Greenpeace bekritiseert de beslissing van de Europese Commissie om de Franse en Duitse houthandelsfederaties een formele rol toe te kennen in het toezicht op de naleving van de EUTR, de Europese wetgeving tegen illegale houthandel.
"Houthandelsfederaties vragen om bedrijven voor te schrijven hoe ze de illegale houthandel moeten aanpakken, is als de alcoholindustrie verantwoordelijk maken voor ontwenningsprogramma's. Er is een reëel risico dat de beslissing de effectiviteit van wetten om illegale houtkap tegen te gaan, ondermijnt", zo beargumenteert Greenpeace.
De handelsfederaties werden erkend als toezichthoudende organisaties onder de EU Houtverordening. Ze worden verwacht een stelsel van zorgvuldigheidseisen te ontwikkelen om te voorkomen dat marktdeelnemers illegaal hout op de markt brengen, het gebruik van dat stelsel te verifiëren en de autoriteiten in te lichten als de marktdeelnemers de wet overtreden.
In het kader van de EU Houtverordening moet een toezichthoudende organisatie verzekeren dat er geen belangenconflict is bij het uitoefenen van haar functie en bewijzen dat ze maatregelen neemt om de objectiviteit en onpartijdigheid van haar activiteiten te waarborgen. Greenpeace vraagt de Europese Commissie en de handelsfederaties om uit te leggen hoe ze verzekeren dat deze vereisten nageleefd worden.

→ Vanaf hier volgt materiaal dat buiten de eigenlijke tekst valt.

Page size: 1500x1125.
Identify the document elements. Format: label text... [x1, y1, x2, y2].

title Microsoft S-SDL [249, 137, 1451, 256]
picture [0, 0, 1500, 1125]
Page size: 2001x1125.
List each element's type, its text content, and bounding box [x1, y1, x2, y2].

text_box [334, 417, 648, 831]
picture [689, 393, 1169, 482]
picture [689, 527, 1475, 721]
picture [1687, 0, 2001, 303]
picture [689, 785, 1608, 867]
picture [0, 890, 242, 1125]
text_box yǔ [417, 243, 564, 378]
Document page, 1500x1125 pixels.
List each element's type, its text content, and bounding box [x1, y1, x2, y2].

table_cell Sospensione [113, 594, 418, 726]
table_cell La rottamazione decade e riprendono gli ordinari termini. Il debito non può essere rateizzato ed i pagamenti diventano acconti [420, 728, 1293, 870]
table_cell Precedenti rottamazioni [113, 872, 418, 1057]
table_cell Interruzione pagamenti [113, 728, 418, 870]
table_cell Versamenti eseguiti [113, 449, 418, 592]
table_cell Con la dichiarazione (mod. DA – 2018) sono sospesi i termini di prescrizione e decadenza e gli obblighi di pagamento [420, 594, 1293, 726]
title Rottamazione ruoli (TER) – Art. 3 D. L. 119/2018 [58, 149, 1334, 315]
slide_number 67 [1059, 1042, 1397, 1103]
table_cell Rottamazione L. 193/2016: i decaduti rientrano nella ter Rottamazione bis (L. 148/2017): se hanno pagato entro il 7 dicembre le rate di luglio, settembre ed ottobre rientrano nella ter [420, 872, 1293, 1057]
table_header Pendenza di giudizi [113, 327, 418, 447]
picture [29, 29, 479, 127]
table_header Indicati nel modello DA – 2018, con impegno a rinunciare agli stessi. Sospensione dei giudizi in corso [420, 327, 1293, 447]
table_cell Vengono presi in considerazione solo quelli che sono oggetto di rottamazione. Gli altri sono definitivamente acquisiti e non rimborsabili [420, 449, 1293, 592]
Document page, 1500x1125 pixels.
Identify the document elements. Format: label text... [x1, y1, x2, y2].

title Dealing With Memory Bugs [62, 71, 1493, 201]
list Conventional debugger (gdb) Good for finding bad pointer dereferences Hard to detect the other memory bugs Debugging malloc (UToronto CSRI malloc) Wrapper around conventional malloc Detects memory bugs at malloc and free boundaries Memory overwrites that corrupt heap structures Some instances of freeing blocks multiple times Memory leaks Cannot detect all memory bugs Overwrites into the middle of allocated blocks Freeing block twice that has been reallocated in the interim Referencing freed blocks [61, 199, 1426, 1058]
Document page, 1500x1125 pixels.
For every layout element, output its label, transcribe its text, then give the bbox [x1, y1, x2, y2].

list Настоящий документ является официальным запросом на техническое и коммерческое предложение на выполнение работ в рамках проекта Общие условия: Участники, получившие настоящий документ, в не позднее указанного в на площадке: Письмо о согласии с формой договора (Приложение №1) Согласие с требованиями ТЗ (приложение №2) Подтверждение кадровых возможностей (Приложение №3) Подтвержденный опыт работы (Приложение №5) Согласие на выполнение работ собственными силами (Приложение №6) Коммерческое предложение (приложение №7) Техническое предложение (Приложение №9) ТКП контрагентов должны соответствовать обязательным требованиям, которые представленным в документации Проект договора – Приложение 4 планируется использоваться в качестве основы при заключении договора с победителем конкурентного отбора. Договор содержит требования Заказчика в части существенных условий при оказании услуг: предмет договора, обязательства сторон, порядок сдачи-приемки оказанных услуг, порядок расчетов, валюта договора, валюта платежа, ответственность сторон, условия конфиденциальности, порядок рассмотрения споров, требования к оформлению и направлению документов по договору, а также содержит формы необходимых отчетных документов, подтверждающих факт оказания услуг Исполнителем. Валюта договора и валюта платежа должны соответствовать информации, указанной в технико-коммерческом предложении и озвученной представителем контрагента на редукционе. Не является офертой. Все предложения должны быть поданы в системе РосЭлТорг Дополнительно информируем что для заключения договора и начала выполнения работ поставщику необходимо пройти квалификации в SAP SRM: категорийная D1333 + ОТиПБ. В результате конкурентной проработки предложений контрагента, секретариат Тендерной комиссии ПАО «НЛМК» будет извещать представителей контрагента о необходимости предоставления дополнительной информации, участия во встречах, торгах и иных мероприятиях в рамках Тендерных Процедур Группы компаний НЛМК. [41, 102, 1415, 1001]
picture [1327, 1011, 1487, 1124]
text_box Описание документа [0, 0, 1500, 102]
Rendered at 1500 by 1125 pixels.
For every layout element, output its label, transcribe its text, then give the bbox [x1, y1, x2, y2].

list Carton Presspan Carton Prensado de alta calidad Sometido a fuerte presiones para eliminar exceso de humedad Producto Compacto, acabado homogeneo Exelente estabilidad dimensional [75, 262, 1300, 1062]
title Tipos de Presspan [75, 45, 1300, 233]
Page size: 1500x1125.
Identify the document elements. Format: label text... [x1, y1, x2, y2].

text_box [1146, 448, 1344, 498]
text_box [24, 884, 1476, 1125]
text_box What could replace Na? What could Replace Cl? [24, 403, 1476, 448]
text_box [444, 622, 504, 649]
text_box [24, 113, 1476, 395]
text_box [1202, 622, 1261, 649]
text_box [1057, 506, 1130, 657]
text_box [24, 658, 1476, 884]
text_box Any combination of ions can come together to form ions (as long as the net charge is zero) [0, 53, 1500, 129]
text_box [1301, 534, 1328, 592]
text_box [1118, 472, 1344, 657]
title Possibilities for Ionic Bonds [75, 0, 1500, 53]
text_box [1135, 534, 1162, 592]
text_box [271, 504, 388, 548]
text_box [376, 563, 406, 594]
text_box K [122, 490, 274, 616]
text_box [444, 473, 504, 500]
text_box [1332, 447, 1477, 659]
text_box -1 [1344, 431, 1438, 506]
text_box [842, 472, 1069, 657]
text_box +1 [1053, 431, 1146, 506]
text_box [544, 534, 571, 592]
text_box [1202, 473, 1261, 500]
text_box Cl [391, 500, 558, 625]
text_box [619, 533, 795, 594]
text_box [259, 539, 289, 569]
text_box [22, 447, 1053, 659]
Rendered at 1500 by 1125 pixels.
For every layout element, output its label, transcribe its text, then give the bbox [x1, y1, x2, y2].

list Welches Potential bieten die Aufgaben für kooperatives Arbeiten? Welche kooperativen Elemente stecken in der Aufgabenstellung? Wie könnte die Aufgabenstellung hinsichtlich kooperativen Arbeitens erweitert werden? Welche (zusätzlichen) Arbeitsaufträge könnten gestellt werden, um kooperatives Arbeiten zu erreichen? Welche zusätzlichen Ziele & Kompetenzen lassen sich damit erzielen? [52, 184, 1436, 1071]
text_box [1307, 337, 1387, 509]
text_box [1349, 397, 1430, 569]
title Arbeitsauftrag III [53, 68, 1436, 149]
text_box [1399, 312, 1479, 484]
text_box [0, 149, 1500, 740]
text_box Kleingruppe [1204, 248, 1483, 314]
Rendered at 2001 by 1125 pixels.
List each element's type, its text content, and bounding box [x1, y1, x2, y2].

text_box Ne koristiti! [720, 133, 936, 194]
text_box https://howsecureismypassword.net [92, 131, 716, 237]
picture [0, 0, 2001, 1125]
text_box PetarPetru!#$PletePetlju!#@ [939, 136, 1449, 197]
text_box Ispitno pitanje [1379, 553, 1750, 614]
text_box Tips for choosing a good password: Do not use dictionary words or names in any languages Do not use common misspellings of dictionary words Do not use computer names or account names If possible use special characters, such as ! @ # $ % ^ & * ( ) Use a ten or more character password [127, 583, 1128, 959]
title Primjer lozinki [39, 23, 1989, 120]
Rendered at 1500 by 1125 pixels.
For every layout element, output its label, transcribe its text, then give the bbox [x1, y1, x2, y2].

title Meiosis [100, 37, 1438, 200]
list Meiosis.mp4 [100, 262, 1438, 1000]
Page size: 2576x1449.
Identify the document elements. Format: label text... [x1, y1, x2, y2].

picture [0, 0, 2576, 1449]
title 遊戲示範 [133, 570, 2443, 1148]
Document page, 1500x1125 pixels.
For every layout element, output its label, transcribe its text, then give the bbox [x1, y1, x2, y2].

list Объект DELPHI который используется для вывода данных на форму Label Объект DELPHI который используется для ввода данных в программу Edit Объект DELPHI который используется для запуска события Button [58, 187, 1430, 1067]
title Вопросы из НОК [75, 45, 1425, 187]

De Europese Houtverordening, die in werking trad op 3 maart 2013, is erop gericht illegale houtkap te bestrijden en te voorkomen dat illegaal hout op de EU-markt wordt gebracht. De wet verbiedt illegaal gekapt hout en afgeleide producten op de EU-markt en verplicht marktdeelnemers om een stelsel van zorgvuldigheidseisen te onderhouden om hun toevoerketens te zuiveren.